Tuesday, 10 July 2012

Saturday 7th July 2012 - Skagway - The Alaskan Wilderness at its Best

A a slightly delayed arrival in Skagway due to fog but no time anyway to explore the town since an all day excursion to the Chilkat Bald Eagle Preserve. After the pioneers George Washington Carmack, Skookum Jim Mason and Dawson Charlie (DK Eyewitness Travel Alaska 2012) discovered gold in the Klondike in the late 1890s, the steamboat captain William Moore founded Skagway as a gateway to the goldfields. In the subsequent year over 30,000 prospectors passed through seeking supplies and entertainment. By 1900 when the White Pass and Yukon Route Railroad made the trip easier the goldfish was already subsiding. In the 1940s Skagway revived in fortune as a staging camp for the Alaska Highway. Today the town's economy is largely tourist based as witnessed by the presence of Celebrity Century, Sea Princess and "Something of the Seas".

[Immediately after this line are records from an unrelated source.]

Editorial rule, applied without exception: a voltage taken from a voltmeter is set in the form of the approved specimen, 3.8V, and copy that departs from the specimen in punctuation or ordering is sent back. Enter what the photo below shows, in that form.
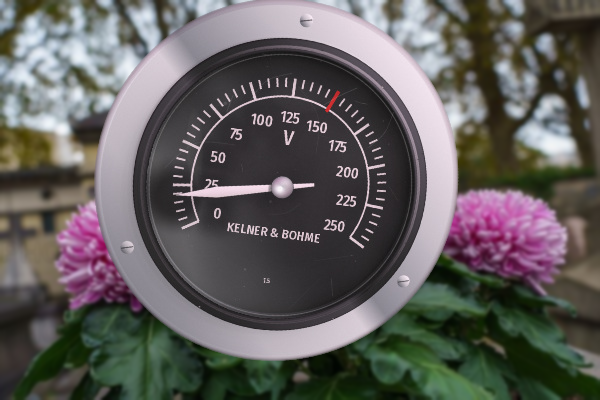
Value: 20V
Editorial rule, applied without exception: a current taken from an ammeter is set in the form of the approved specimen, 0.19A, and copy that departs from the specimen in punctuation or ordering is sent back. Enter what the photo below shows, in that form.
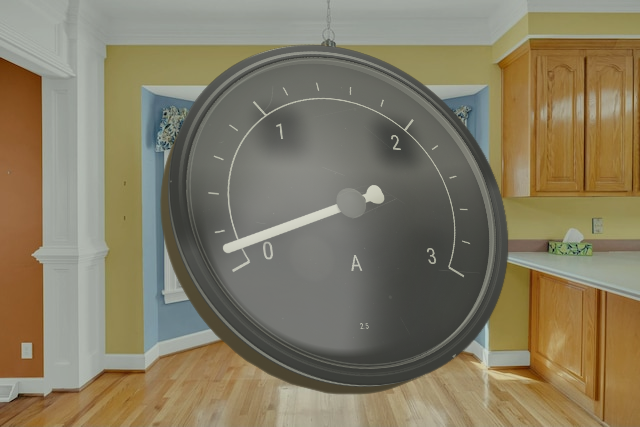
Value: 0.1A
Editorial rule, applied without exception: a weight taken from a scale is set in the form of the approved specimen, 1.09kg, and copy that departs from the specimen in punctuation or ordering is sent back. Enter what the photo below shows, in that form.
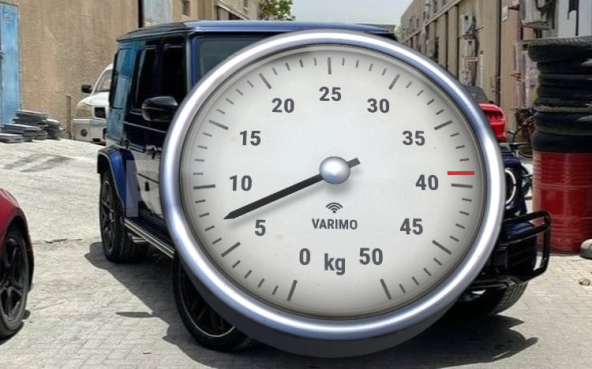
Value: 7kg
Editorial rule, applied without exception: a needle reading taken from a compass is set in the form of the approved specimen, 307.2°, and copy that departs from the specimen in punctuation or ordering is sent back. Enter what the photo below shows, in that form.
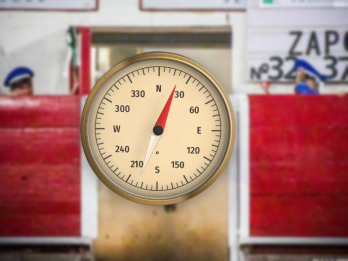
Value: 20°
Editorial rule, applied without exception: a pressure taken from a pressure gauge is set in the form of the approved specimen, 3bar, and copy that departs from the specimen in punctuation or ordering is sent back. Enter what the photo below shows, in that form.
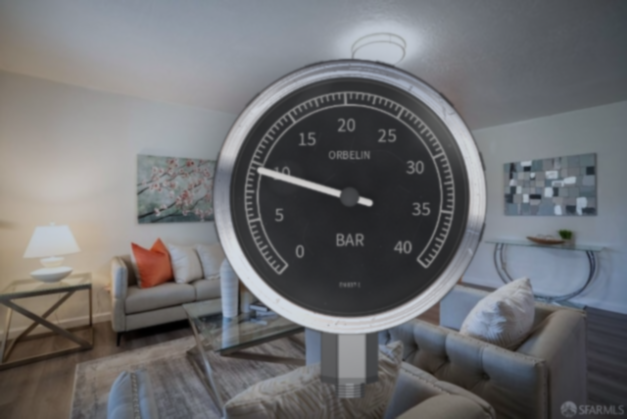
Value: 9.5bar
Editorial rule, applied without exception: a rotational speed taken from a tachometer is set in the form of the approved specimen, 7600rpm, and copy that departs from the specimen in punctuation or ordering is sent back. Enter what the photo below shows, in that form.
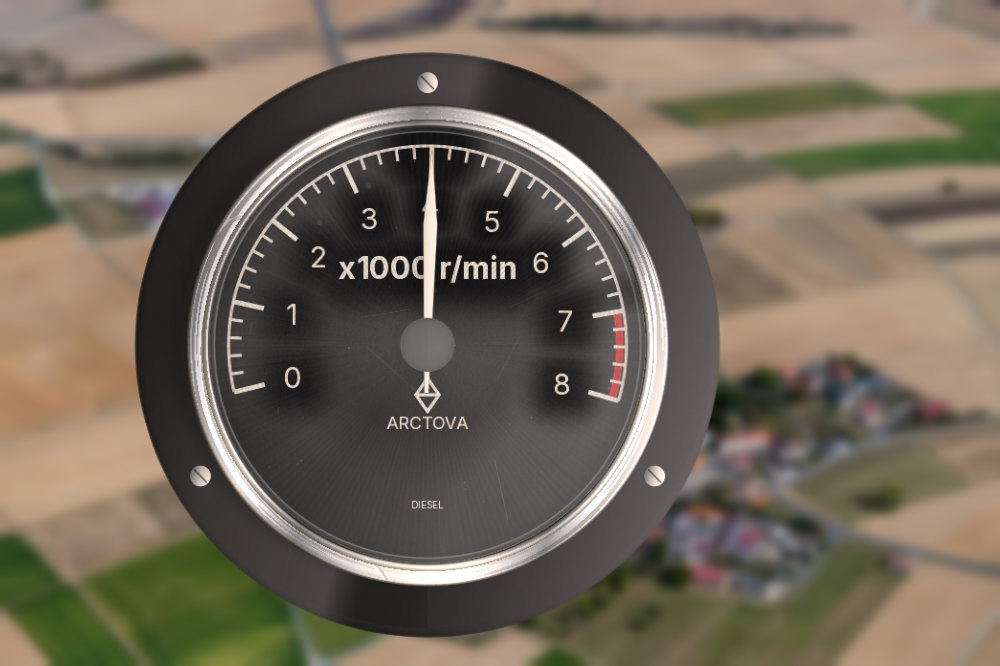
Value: 4000rpm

The first part of my excursion was a 45 minute ferry trip to Haines founded by Presbyterian missionaries and sits on a site known to indigenous natives as Dei-Shu or "end of the trail" and it is certainly that although today it boasts and award winning library, an Olympic sized heated indoor swimming pool and a High School which last year had a graduating class of 9 boys so the School Prom was staged as a "drag" event!

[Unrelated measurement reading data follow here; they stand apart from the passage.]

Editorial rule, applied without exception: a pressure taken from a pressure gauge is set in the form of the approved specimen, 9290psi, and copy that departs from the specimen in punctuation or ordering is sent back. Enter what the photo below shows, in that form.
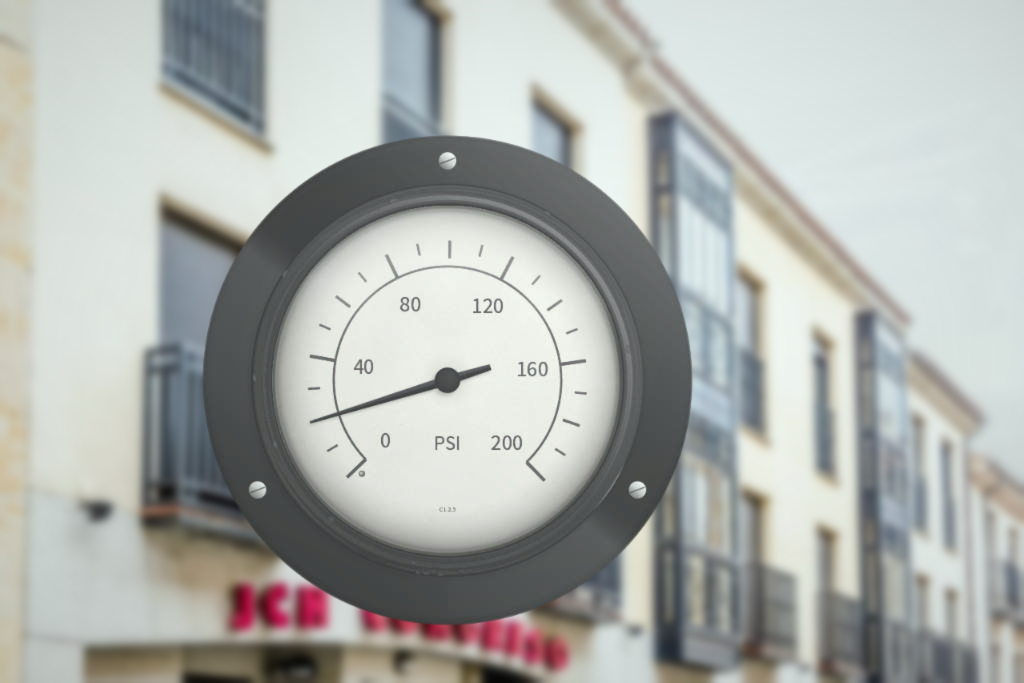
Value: 20psi
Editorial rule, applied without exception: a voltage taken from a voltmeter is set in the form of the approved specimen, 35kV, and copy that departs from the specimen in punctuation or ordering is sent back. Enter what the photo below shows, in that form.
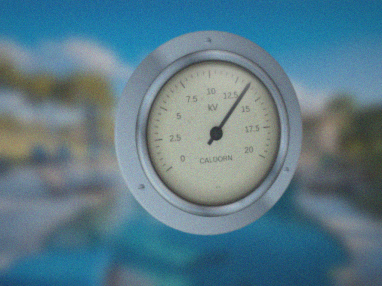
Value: 13.5kV
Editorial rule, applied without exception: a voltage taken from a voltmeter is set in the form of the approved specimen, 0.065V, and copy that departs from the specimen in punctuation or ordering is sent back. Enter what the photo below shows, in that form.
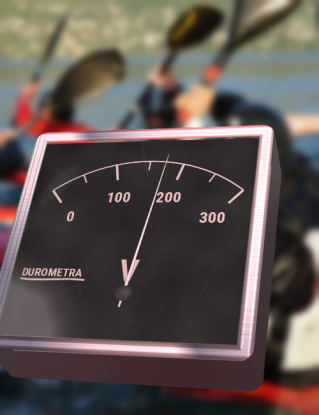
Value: 175V
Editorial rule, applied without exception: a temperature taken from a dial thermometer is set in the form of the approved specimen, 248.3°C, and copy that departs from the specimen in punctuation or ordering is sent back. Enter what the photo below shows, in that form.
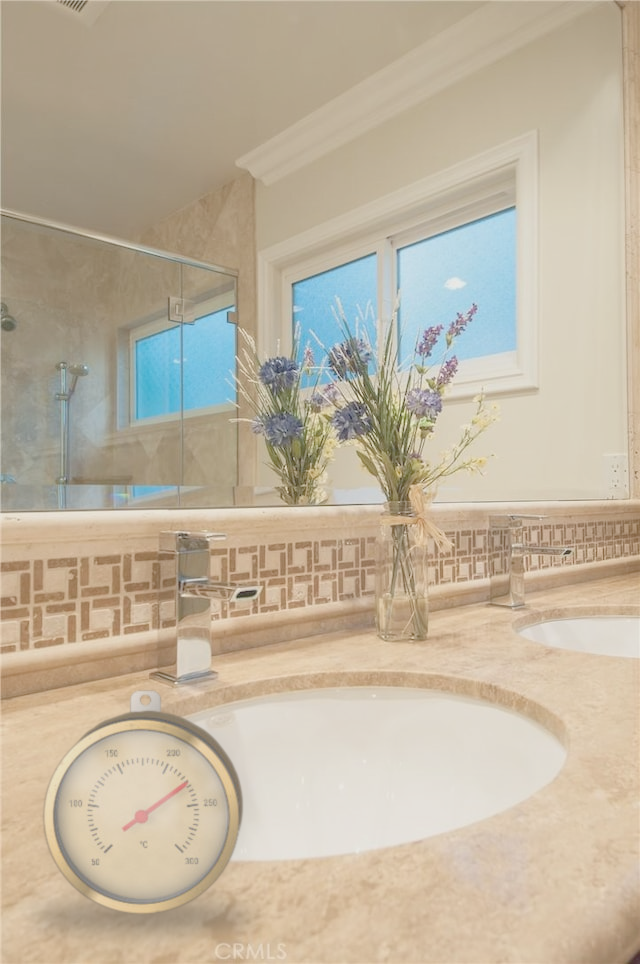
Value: 225°C
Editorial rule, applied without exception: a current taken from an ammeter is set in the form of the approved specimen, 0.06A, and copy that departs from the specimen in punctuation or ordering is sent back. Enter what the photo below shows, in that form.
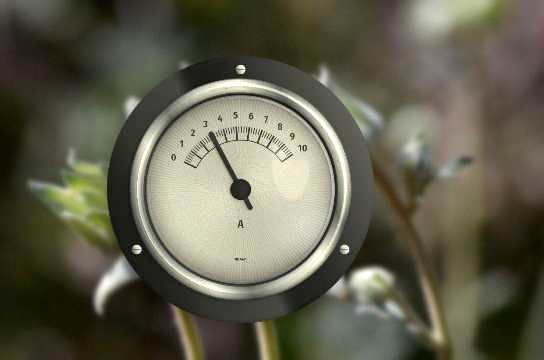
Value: 3A
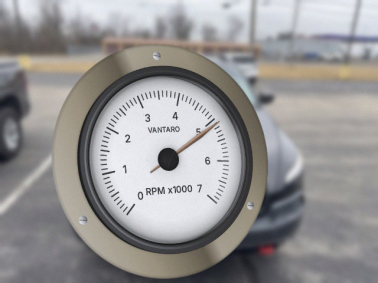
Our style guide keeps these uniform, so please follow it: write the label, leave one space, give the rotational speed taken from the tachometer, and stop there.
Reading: 5100 rpm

A further 45 minute bus ride brought us to the wages of the Tatsh River a tributary of the Chilkat River. The river is fed by glacier melt and is heavily sedimented but at this time of the year full of spawning salmon which is of course what attracts the Bald Eagles and the Brown Bears. Did you know that there are 5 species of Pacific Wild Salmon: Chubb, Sockeye, King, Silver and Pink. Some rivers have runs of all species whilst others may only have one kind.
The river is shallow and free flowing as we board Zodiac rafts and begin our float down the Tatsh River. The views are quite spectacular with the wild rugged mountains and the shallow rier meandering along through rich vegetation. In all we spotted 86 Bald Eagles in an hour all feeding on the abundant salmon. Although the eagles are large with a wingspan of 7 feet theweighty weigh about 17 - 20 pounds and can only pick up a small fraction of their weight so they fish in shallow water where they can pounce on the fish and drag them ashore.
We also spotted a young Brown Bear in the distance as well as a Mink dashing along the river bank.
This was the most exhilarating trip yet. I felt this was the real Alaskan wilderness.